Saturday, May 26, 2007

beer

Ahhhh.
My first homebrew.
At my home that is.
I cracked one open and poured myself a bit in honor of the new addition to our family. I figured he was a few days early, so why not try the beer a little early too?

You see, beer takes a certain amount of time to "condition" in the bottle, and at just under two weeks this one needed a bit more time. It was good and all, but even just a week later it's already better.

I wrote about making ginger ale a while back, but in retrospect, that was really just a dry run. No, make that wet. Whatever. What I mean is that this was my first attempt in the comfort of my own home at making an ale style beer that was from a recipe, had a more or less known alcohol content, and a preconceived notion of what it should taste like. All done with a few friends a family, under the supervision of myself. I like it that way.

With a borrowed 15 gallon pot on the stove and ingredients assembled, we got to boiling and mixing. The pot was muy enormo and nearly covered all four burners of my ancient stove. It appeared more efficient to just go with the front two, so away we went. We cracked grains, and sterilized stuff while enjoying a few rounds of......what else? Beer. You need inspiration while delving into such tasks.

The actual brewing part is much like making a gigantic cauldron of soup. Straightforward and pretty easy, with plenty of room for interpretation and lots of regional variations. Sounds to me like even a little kid could do that.
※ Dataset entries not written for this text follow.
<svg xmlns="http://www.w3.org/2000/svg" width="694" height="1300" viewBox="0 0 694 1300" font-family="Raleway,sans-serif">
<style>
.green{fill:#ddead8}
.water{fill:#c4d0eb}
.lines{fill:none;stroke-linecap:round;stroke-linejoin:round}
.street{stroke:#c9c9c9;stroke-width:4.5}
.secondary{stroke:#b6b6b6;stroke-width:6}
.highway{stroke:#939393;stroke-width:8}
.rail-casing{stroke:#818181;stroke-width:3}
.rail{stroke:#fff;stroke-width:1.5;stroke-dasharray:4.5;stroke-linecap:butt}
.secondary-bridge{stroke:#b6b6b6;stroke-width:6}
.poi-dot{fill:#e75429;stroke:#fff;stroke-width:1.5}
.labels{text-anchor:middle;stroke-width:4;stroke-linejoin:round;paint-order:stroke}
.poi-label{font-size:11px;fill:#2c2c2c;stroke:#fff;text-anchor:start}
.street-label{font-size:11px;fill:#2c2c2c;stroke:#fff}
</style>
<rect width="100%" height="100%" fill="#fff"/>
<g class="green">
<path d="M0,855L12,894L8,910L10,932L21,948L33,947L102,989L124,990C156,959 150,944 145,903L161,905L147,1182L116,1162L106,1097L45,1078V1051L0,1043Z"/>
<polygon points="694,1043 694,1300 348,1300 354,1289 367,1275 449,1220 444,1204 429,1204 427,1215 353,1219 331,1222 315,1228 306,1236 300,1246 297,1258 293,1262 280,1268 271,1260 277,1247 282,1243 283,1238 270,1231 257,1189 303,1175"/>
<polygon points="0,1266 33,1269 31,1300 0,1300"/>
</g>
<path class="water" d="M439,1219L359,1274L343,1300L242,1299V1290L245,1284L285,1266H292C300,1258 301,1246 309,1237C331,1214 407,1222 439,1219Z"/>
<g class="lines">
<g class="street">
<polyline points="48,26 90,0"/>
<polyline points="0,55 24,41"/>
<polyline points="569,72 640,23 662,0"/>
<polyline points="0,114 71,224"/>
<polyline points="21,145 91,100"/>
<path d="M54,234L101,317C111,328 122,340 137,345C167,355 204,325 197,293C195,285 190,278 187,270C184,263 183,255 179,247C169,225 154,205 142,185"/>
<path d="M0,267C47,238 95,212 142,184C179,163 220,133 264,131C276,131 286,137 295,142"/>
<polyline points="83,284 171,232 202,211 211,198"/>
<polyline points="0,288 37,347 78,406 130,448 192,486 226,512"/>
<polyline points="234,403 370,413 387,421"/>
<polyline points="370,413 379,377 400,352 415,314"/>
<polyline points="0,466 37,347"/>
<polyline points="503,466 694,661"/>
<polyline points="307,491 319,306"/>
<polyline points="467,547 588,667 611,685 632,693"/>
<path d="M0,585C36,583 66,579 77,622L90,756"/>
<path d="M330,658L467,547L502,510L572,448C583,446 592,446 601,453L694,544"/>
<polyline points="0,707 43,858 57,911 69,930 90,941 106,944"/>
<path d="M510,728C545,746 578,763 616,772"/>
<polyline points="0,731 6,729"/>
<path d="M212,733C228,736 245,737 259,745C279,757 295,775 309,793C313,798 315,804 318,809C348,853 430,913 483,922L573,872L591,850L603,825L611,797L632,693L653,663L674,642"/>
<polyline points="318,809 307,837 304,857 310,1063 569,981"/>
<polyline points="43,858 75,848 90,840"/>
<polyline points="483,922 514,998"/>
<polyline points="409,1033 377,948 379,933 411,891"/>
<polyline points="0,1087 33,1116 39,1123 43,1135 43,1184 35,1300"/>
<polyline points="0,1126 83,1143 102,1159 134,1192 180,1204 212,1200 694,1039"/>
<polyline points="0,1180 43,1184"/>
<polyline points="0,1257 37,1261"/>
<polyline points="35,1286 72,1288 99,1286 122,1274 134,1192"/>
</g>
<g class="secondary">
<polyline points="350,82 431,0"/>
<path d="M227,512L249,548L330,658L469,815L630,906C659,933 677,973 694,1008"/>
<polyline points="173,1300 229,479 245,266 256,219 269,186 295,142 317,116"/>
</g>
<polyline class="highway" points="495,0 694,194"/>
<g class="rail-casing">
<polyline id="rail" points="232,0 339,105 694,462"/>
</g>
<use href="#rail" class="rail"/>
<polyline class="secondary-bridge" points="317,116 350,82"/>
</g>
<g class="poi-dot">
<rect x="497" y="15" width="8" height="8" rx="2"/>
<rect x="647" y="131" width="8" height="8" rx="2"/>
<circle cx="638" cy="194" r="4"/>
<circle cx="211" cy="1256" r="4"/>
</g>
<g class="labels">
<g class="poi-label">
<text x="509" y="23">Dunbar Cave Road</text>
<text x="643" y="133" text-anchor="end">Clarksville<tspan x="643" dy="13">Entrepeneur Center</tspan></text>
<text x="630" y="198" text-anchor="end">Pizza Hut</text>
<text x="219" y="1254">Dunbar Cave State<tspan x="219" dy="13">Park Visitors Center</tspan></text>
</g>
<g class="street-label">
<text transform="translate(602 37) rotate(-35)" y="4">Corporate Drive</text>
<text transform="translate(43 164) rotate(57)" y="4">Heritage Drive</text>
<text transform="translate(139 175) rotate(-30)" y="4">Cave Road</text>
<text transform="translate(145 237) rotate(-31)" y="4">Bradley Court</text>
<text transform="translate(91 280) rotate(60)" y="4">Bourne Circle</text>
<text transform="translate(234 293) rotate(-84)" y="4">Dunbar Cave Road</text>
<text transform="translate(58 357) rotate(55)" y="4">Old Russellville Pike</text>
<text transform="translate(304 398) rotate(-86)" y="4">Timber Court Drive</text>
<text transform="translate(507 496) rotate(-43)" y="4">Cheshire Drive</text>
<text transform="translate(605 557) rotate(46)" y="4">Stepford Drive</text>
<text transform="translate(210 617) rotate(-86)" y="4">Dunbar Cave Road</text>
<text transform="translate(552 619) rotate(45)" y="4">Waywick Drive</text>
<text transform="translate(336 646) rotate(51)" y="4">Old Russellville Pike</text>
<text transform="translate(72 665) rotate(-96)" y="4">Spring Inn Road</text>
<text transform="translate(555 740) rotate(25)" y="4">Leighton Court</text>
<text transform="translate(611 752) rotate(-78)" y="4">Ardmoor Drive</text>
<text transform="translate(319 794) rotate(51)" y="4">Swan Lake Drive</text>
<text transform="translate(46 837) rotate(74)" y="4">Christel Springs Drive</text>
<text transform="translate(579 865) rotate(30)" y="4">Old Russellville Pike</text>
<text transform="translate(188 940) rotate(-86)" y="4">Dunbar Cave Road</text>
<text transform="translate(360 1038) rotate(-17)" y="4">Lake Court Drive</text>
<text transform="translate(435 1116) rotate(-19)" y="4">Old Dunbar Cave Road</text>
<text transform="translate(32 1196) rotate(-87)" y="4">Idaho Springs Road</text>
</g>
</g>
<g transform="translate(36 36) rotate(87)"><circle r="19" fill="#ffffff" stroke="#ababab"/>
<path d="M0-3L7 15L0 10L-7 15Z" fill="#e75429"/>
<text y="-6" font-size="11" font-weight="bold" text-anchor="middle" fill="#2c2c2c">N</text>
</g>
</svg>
Well, really she's stirring it after the brew when it is crucial to cool the "wort" down quickly and get it bottled. Since monkey wanted to help, and there really isn't any alcohol involved yet (just boiling water, but she's pretty good around that) I figured why not. Tiny little idle hands cause trouble right?

With the wort cooled and the yeast "pitched" I transferred it to a few sterile glass carboys and brought it upstairs to place in the warmest part of the house. After a few brief hours, fermentation was going strong creating very active convection and causing copious amounts of foam to burble out. After getting the initial foamy burst on my bedroom floor, I decided it was time for the beer to sleep in the bath for the night.

The next morning it was still foaming, but not nearly as vigorously, so I cleaned out the air-lock valves and put them back on. It looked like around a gallon of beer had pumped itself out of each bottle. Note to self, plan accordingly next time and make even more.

Fast forward to two weeks later and many bottles collected, cleaned and sterilized. Now was the time to transfer the beer to bottles, adding a pinch of "priming" sugar to each and using a nifty capper.

It's the first moment of truth for the brew. You quiver and maybe even wince while cracking the seal on the carboy. You think: this for damn sure better be good and not skunky cause we cleaned everything like crazy good.

The first whif and........oh, that's good. You take a big swig while getting the siphon started for transferring to the bottles and halfway through the first, you realize that the growing warmth in your completely empty stomach is from alcohol that you made. Hell yeah!

You do a little happy dance, until you realize that it's gonna take well over an hour to let gravity do it's work. With any luck, the siphoning will have to be restarted, resulting in another gulp or two. Ah what am I talking about? I put some in a glass and we passed it around the bottling crew and agreed. It's gonna be a long few weeks until it's done.

Thank the goddess for early births, because we needed an excuse to fire up the grill, char some flesh, and crack open a bottle. Besides, Paul was having a burger thingy and I really wanted to participate, but my timing wasn't exactly great.

Wait! This just in.....maybe, maybe........oh hell, I guess not with that whole time difference and all. Damn!

Well, rest assured Paul, on the birthday of my son, while enjoying my first homebrew, I thought about you guys. I thought that you just might agree that what you need to ring in a new family member is a nice burger and a beer.

And for the record, that burger is grass fed local beef with tons of chopped onions, a few cloves of garlic and a dash of red pepper flakes, grilled up good over mesquite and served on a homemade english mufin. Served with a few Italian sausage and a salad made entirely from ingredients in my yard.

So, I might not have made the burger deadline, but I have a healthy beautiful newborn to take care of and a few more beers laying around to keep me busy. Wish me luck.

4 comments:

Freya and Paul said...

So...you'll be supplying the beer for the Ballyhoo then?
We don't have mesquite but we do have some Jack Daniels Wood Chips so they'll have to do.
Thanks for the entry - we'll allow you your lateness just this once, as, I suppose, having a baby is a good enough excuse!

chilebrown said...

Congrats on your new Monkey!!! You have everything going on. Salad, Home made muffins and beer. Keep on sourdoughin Bro!! Peace, Paul

HipWriterMama said...

Hope you're all catching up on your sleep. That burger looks and sounds so good. Thanks for the visual treat.

Cheers!

Rev. Biggles said...

Hmmm, I made gallons and gallons of homebrew, many years ago. To date, not one bottle was drinkable. Or was it the fact I couldn't keep up with demand? Prolly boffe.